Jill flashed her identification to the guard.
He frowned at it. “Who do you want to see?”
“Dane Clark. FBI business—I’ll announce myself.”

The serious, no-nonsense tone of her voice worked and he waved her on. Ignoring the stares of curious workers, she hurried, half walking, half running down the corridors. She knew where the newsroom was without asking.

As she entered, her gaze zeroed in on Dane like radar. She’d memorized the shape of his head and the impressive span of his shoulders. He was at a computer typing, his touch sure and rapid.

“Mr. Clark,” she called, as she approached him, “sorry to bother you, but this can’t wait.”
Dane turned. His dark eyes glinted in wary recognition.
“Is there somewhere we can talk privately?” she asked, glancing around the busy newsroom.

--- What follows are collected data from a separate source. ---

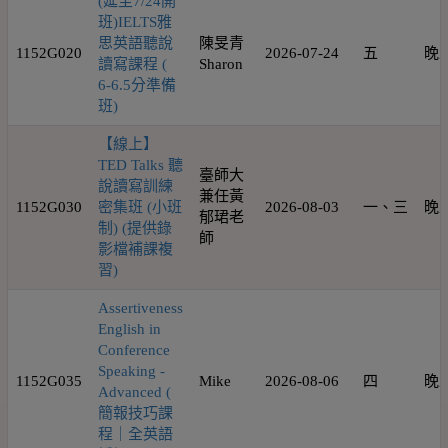
(延至7/24開
班)IELTS雅
思英語聽說
陳旻青
1152G020
2026-07-24
五
晚
讀寫課程 (
Sharon
6-6.5分準備
班)
【線上】
TED Talks 聽
臺師大
說讀寫訓練
兼任黃
1152G030
密集班 (小班
2026-08-03
一、三
晚
郁珺老
制) (提供錄
師
影檔補課複
習)
Assertiveness
English in
Conference
Speaking -
1152G035
Mike
2026-08-06
四
晚
Advanced (
簡報技巧課
程｜全英語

He raked a wavy strand of brown hair off his forehead. “Sure,” he said without smiling. “Just let me save this.” He pressed the exit key, then stood. “I’m glad you’re here. I have some questions, too.”

The reporter took her arm with a firm grip and steered her toward the door. His possessive touch disturbed her. She darted him a cool look, but couldn’t summon enough indignation to fight the unexpected and unwanted tingle of excitement that his touch aroused.

Dane’s dark eyes glinted. He was despicable. The arrogant newshound enjoyed her discomfort.

Dane paused, his attention caught by a redheaded man rushing down the corridor toward them. His step was as swift and energetic as Dane’s. After the man joined them, he said, “This is my assistant, Sammy Newcomb. Sammy, this is FBI agent Jill Grayson.”